Khan raised pointed questions regarding the sustainability of current valuations, particularly for companies perceived to hold dominant market positions. Taking SpaceX as a prime example, he challenged the premise of investing at peak valuation for a company already enjoying substantial market share. He asked, "Are you investing in a company that has peak market share with a peak multiple?" This query underscores a critical insight: when a company's market penetration is already extensive and its valuation reflects maximum potential, the runway for outsized future returns for new investors becomes inherently limited.
Such monopolies are rarely sustainable in B2B industries. Governments and large enterprises inherently seek to diversify their critical suppliers. Khan articulated this concern, stating, "I just can't imagine a world that a decade from now, that every country in the world have this kind of concentration risk with one company." This perspective suggests that even if a company like SpaceX currently dominates, strategic imperatives for national security, supply chain resilience, and competitive market dynamics will inevitably foster new entrants or bolster existing rivals, eroding singular market control.
The discussion further illuminated a stark contrast between private and public market valuations, particularly when comparing AI leaders. Khan directly questioned the rationale behind current private market multiples. He queried, "Do you really pay 25 times reported revenue multiple for OpenAI or do you pay 25 to 30 times earnings multiple for Nvidia?" This comparison is telling. While OpenAI, a private entity, commands a valuation based on a high revenue multiple, public market giants like Nvidia, which is demonstrably profitable and foundational to the AI boom, trade at a more traditional earnings multiple. This chasm suggests that private valuations are often buoyed by speculative growth projections rather than established profitability, presenting a less attractive risk-reward profile.

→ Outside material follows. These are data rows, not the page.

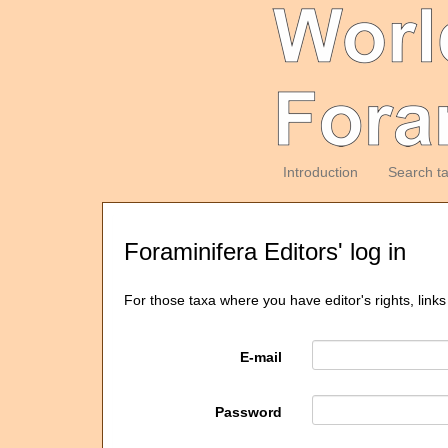
Introduction
Search t
Foraminifera Editors' log in
For those taxa where you have editor's rights, links
E-mail
Password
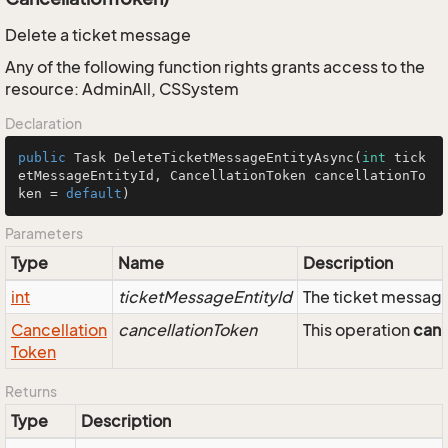
Delete a ticket message
Any of the following function rights grants access to the
resource: AdminAll, CSSystem
Declaration
public
 Task 
DeleteTicketMessageEntityAsync
(
int
 tick
etMessageEntityId, CancellationToken cancellationTo
ken = 
default
)
Parameters
Type
Name
Description
int
ticketMessageEntityId
The ticket message
Cancellation
cancellationToken
This operation
can
Token
Returns
Type
Description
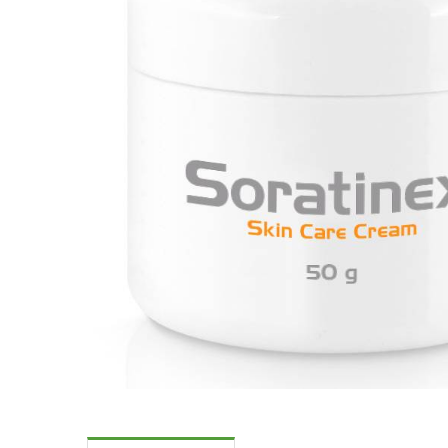
Skin Care S
Large/Medium/Sm
SORATINEX Set co
products necessar
treatment of skin 
chronic plaque pso
About SORATI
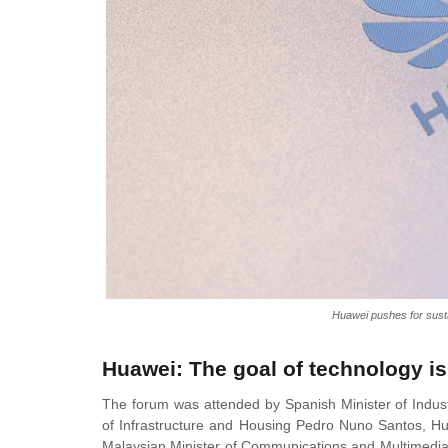
Huawei pushes for susta
Huawei: The goal of technology is
The forum was attended by Spanish Minister of Indus
of Infrastructure and Housing Pedro Nuno Santos, Hu
Malaysian Minister of Communications and Multimedia 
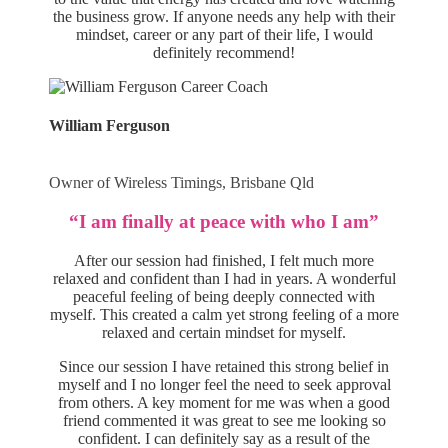
the business grow. If anyone needs any help with their
mindset, career or any part of their life, I would
definitely recommend!
William Ferguson
Owner of Wireless Timings, Brisbane Qld
“I am finally at peace with who I am”
After our session had finished, I felt much more
relaxed and confident than I had in years. A wonderful
peaceful feeling of being deeply connected with
myself. This created a calm yet strong feeling of a more
relaxed and certain mindset for myself.
Since our session I have retained this strong belief in
myself and I no longer feel the need to seek approval
from others. A key moment for me was when a good
friend commented it was great to see me looking so
confident. I can definitely say as a result of the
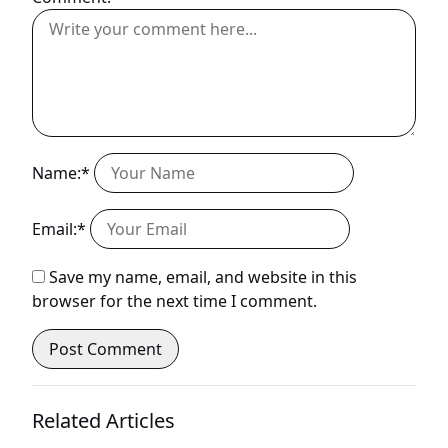
Name:*
Email:*
Save my name, email, and website in this
browser for the next time I comment.
Related Articles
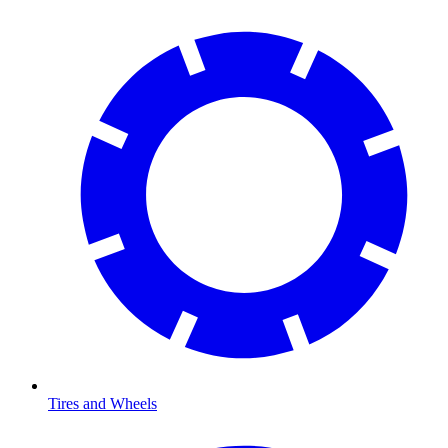
Tires and Wheels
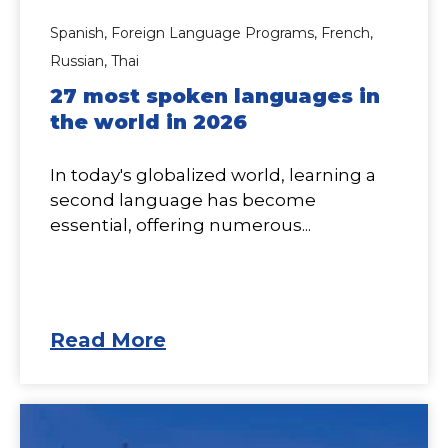
Spanish,
Foreign Language Programs,
French,
Russian,
Thai
27 most spoken languages in
the world in 2026
In today's globalized world, learning a
second language has become
essential, offering numerous...
Read More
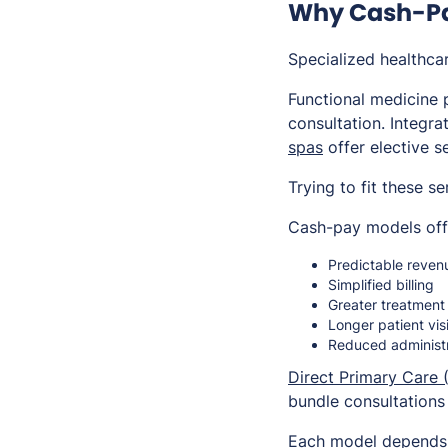
Why Cash-Pay
Specialized healthca
Functional medicine p
consultation. Integra
spas
offer elective s
Trying to fit these s
Cash-pay models off
Predictable reven
Simplified billing
Greater treatment f
Longer patient vis
Reduced administ
Direct Primary Care 
bundle consultations
Each model depends h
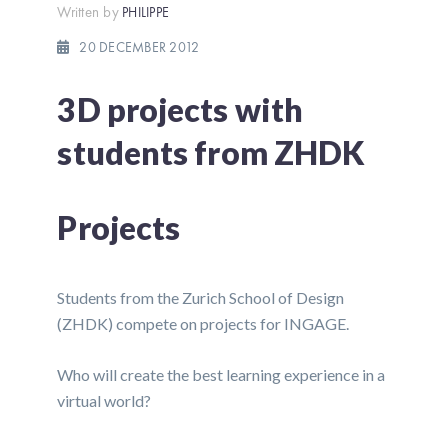
Written by
PHILIPPE
20 DECEMBER 2012
3D projects with
students from ZHDK
Projects
Students from the Zurich School of Design
(ZHDK) compete on projects for INGAGE.
Who will create the best learning experience in a
virtual world?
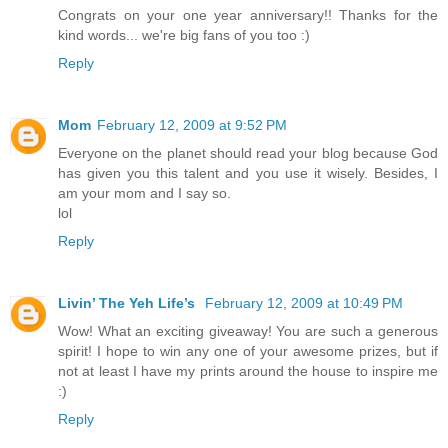
Congrats on your one year anniversary!! Thanks for the
kind words... we're big fans of you too :)
Reply
Mom
February 12, 2009 at 9:52 PM
Everyone on the planet should read your blog because God
has given you this talent and you use it wisely. Besides, I
am your mom and I say so.
lol
Reply
Livin’ The Yeh Life’s
February 12, 2009 at 10:49 PM
Wow! What an exciting giveaway! You are such a generous
spirit! I hope to win any one of your awesome prizes, but if
not at least I have my prints around the house to inspire me
:)
Reply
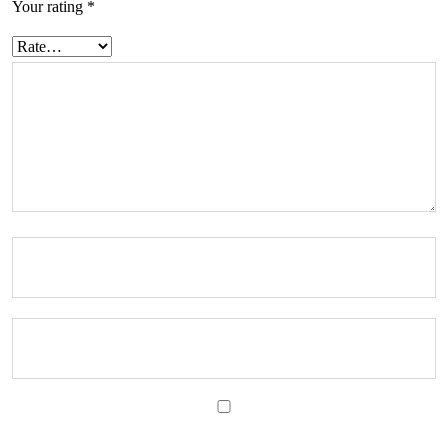
Your rating
*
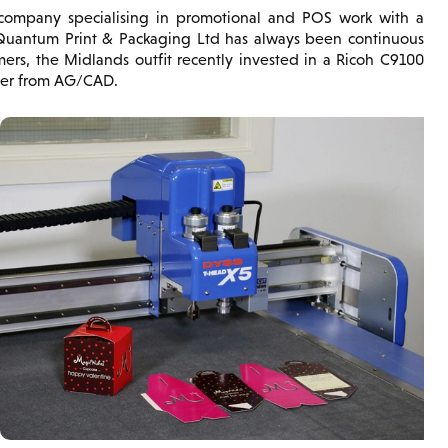
ompany specialising in promotional and POS work with a
 Quantum Print & Packaging Ltd has always been continuous
ers, the Midlands outfit recently invested in a Ricoh C9100
tter from AG/CAD.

Ultimately, Khan views the public markets as offering superior relative value in the current climate. "Public market in my opinion feels like a better place to invest," he concluded. His analysis serves as a crucial reminder for founders, venture capitalists, and AI professionals to temper enthusiasm with rigorous financial discipline. The current market narrative, often fueled by an insatiable appetite for the "next big thing," risks overlooking fundamental valuation principles and long-term competitive realities.